Cette étape est déterminante : la justice devra décider soit de confirmer la fin des poursuites, soit d’ordonner la poursuite des investigations. Pour les plaignants, ce rendez-vous représente un moment clé dans une affaire devenue hautement symbolique aux Antilles.
Un non-lieu toujours contesté
En 2023, les juges d’instruction avaient estimé qu’il n’était pas possible d’engager des poursuites pénales, mettant fin à une enquête ouverte depuis de nombreuses années. Cette décision avait suscité une forte incompréhension parmi les parties civiles, qui dénoncent l’absence de réponses judiciaires face aux conséquences sanitaires et environnementales reconnues.
Les avocats des victimes considèrent que certains éléments méritent encore d’être examinés et contestent notamment l’analyse juridique ayant conduit à l’abandon des poursuites. L’appel vise précisément à réévaluer ces conclusions.

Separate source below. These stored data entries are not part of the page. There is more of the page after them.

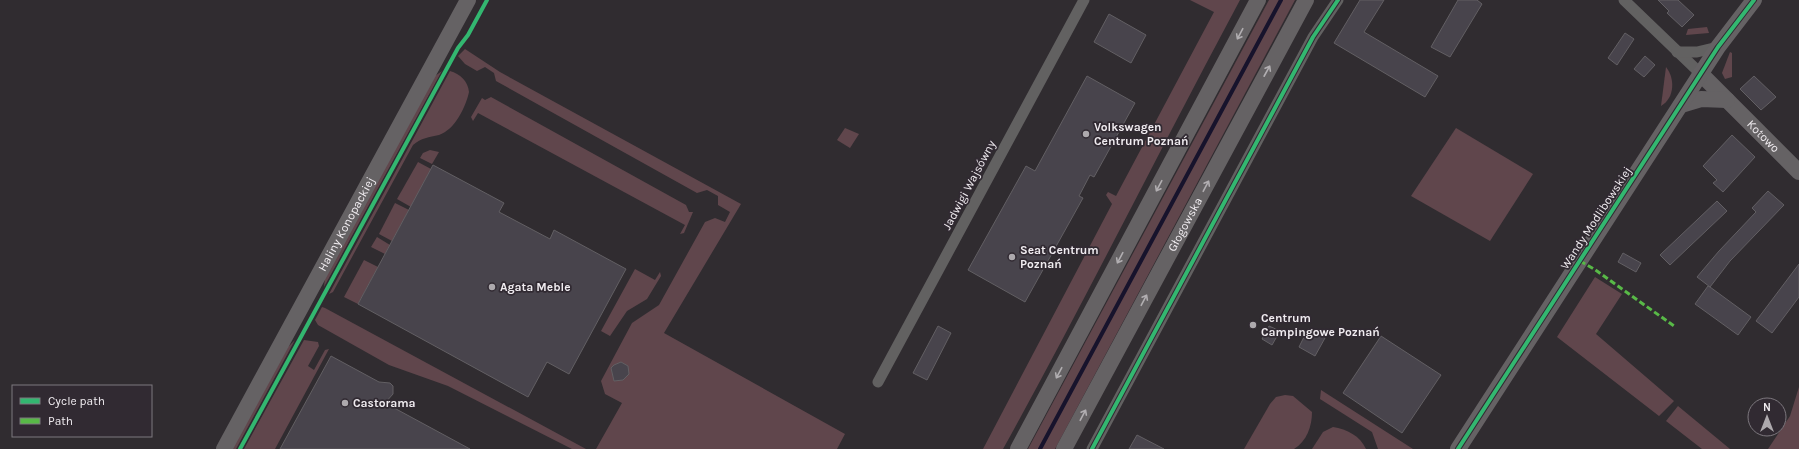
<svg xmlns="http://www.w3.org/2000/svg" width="1799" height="449" font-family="Karla,sans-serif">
<rect width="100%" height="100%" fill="#302c30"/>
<g fill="#60464c">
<path d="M 1190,0 L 1240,0 C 1160,149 1085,301 1003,449 L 983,449 L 1112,204 L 1106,195 L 1108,192 L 1116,196 L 1214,12 Z"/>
<polygon points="1269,0 1295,0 1055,449 1028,449"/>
<polygon points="1707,27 1709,33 1686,35 1688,29"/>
<polygon points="465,49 500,72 741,204 664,333 845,434 837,449 596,449 622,403 605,394 601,381 632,323 659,305 705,222 715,218 725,222 730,212 718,205 718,196 707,190 697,193 496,81 494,73 485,67 477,71 465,64 458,56"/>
<polygon points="1730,52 1732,53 1732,77 1725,79 1722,73"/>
<path d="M 1666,67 C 1675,78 1675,98 1661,106 Z"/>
<polygon points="442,71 324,287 325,278 435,76"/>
<path d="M 450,71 C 460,74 468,81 469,92 C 466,106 455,130 439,135 C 429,137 421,138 413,145 L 333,292 L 329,294 Z"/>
<polygon points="491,97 686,205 689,212 693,212 684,233 680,234 685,225 478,113 473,121 471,117 482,98 485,100"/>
<polygon points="845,128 859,134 850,148 837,140"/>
<polygon points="1456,128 1533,174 1490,241 1411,196"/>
<polygon points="430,150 439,152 432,164 420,158 423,153"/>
<polygon points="418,162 431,169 411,207 397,199"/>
<polygon points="395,203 409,210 392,241 379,234"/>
<polygon points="377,237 390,245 385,254 371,247"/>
<polygon points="364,260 378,267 358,304 344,297"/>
<polygon points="635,269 655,280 660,272 661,276 647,299 627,311 610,336 601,331"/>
<polygon points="1595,277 1622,294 1596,334 1674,401 1659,416 1557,337"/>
<polygon points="322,307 325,308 586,449 572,449 448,386 389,365 318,325 315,320"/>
<polygon points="295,340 236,449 232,449 288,347"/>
<polygon points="304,340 318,342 319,346 308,366 314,370 325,350 329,349 275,449 244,449"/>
<polygon points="1799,387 1799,449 1768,449 1790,416"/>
<polygon points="1321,390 1413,449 1378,449 1372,432 1320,399"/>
<path d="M 1285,395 L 1293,396 L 1312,412 C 1312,426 1307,441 1294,449 L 1244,449 L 1270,404 L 1276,397 Z"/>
<polygon points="1678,406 1730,449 1702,449 1666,421"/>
<path d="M 1333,427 C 1347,429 1360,436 1366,449 L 1312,449 L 1323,432 Z"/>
</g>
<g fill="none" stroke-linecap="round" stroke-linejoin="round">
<polyline stroke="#17132c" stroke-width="4" points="1040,449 1281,0"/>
</g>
<g fill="#48444c" stroke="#625f63">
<polygon points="1360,0 1384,0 1364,32 1438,76 1425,97 1334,43"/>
<polygon points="1458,0 1477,0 1482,4 1450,57 1431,47"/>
<polygon points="1658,0 1678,0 1694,15 1682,27 1667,13 1669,11"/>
<polygon points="1109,14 1146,35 1131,63 1094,42"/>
<polygon points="1625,33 1634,39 1617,65 1608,58"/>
<polygon points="1645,56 1655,65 1644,77 1634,69"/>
<polygon points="1087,76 1135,103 1094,177 1090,175 1079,196 1083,198 1025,302 968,270 1026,166 1035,171"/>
<polygon points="1754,76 1776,97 1761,110 1740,89"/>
<polygon points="1732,135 1755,157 1723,192 1713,183 1717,180 1703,166"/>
<polygon points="433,165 504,203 499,212 550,239 554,230 626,269 569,374 547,362 528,397 358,304"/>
<polygon points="1768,191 1784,205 1730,261 1710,287 1751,317 1738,335 1695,304 1708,286 1710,287 1697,277 1719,251 1756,212 1752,208"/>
<polygon points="1717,201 1727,211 1670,265 1660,255"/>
<polygon points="1623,253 1641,263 1636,272 1618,262"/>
<polygon points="1799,264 1799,297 1772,333 1756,321"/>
<polygon points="938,326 951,333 927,380 913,373"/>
<polygon points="1269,326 1280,331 1272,345 1262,339"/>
<polygon points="1308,329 1325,338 1315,356 1299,347"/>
<polygon points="1381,336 1441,375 1402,433 1343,393"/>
<polygon points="331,356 379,382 390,383 393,386 393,394 385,403 470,449 280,449"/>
<polygon points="621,362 628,366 629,374 623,380 614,381 611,368 614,365"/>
<polygon points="1137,435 1164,449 1129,449"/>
</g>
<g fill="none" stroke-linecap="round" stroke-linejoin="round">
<g stroke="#626161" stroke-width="11">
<polyline points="1624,0 1701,74"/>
<polyline points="1677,52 1697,52 1718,47"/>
<polyline points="878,382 1084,0"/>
<polyline points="1092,449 1313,37 1338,0"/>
</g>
<g stroke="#656264" stroke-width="16">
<path id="s1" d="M 1701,74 L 1799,172"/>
<polyline points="1681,105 1701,99 1727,100"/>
<path id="s2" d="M 224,449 L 468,0"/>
<polyline points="1018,449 1258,0"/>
<path id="s3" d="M 1064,449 L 1306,0"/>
<polyline points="1458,449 1718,47 1754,0"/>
</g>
<polyline stroke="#58b947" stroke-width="3" stroke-dasharray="6 3" stroke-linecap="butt" points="1580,261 1594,269 1674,326"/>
<g stroke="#312a32" stroke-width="6">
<g id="cycleway">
<polyline points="240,449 458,48 468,35 487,0"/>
<polyline points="1092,449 1313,37 1338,0"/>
<polyline points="1458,449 1718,47 1754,0"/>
</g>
</g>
<use href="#cycleway" stroke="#33b770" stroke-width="4"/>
</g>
<defs><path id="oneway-shaft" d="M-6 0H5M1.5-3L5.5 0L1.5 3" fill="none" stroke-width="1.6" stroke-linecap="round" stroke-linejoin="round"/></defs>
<g stroke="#b1aeb1">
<use href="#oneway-shaft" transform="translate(1240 34) rotate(118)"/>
<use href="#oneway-shaft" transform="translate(1267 71) rotate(-61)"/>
<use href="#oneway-shaft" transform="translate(1159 186) rotate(118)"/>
<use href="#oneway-shaft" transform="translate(1206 186) rotate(-62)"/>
<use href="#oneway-shaft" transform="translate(1120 258) rotate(118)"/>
<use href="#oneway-shaft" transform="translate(1144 300) rotate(-62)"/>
<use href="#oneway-shaft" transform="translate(1059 373) rotate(118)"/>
<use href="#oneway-shaft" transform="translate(1083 415) rotate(-62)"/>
</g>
<g fill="#ada9ad" stroke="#312a32" stroke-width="1.5">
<circle cx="1086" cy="134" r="4"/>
<circle cx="1012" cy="257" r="4"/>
<circle cx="492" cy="287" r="4"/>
<circle cx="1253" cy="325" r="4"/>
<circle cx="345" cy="403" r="4"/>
</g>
<g text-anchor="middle" stroke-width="3.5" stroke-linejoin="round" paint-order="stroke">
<g font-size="12" font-weight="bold" fill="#f0ecf0" stroke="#312a32" text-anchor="start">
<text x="1094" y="131">Volkswagen<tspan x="1094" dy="14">Centrum Poznań</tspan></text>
<text x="1020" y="254">Seat Centrum<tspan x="1020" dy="14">Poznań</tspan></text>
<text x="500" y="291">Agata Meble</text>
<text x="1261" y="322">Centrum<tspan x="1261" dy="14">Campingowe Poznań</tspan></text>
<text x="353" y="407">Castorama</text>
</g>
<g font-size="12" fill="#f0ecf0" stroke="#312a32">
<text dy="4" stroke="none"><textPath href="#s1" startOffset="88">Kotowo</textPath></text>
<text transform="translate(969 185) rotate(-62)" y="4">Jadwigi Wajsówny</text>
<text transform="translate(1596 218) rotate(-57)" y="4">Wandy Modlibowskiej</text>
<text dy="4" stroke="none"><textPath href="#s3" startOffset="255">Głogowska</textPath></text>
<text dy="4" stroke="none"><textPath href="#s2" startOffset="256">Haliny Konopackiej</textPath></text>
</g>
</g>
<rect x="12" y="385" width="140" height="52" fill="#312a32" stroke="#7d787e"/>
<rect x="20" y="398" width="20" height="6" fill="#33b770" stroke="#7d787e"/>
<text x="48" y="405" font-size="12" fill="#f0ecf0">Cycle path</text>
<rect x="20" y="418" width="20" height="6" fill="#58b947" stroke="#7d787e"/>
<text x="48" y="425" font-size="12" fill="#f0ecf0">Path</text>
<g transform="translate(1767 417)"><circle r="19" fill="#312a32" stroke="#7d787e"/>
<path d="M0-3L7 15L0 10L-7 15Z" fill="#ada9ad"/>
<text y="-6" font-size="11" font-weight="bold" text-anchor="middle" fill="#f0ecf0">N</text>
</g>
</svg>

Un dossier au cœur des enjeux sanitaires aux Antilles
Le chlordécone, pesticide utilisé pendant plusieurs décennies dans les plantations de bananes, a laissé une pollution durable des sols et des milieux naturels en Martinique et en Guadeloupe. Ses effets continuent d’alimenter les inquiétudes sanitaires et les débats publics.
Au fil des années, l’affaire s’est imposée comme un symbole des relations entre santé publique, environnement et responsabilité institutionnelle. Pour de nombreuses familles et associations, la décision attendue en juin prochain dépasse le cadre strictement judiciaire et revêt une dimension mémorielle et politique.
Le 22 juin pourrait ainsi marquer une étape décisive, qu’il s’agisse d’une relance judiciaire ou d’une confirmation définitive du non-lieu.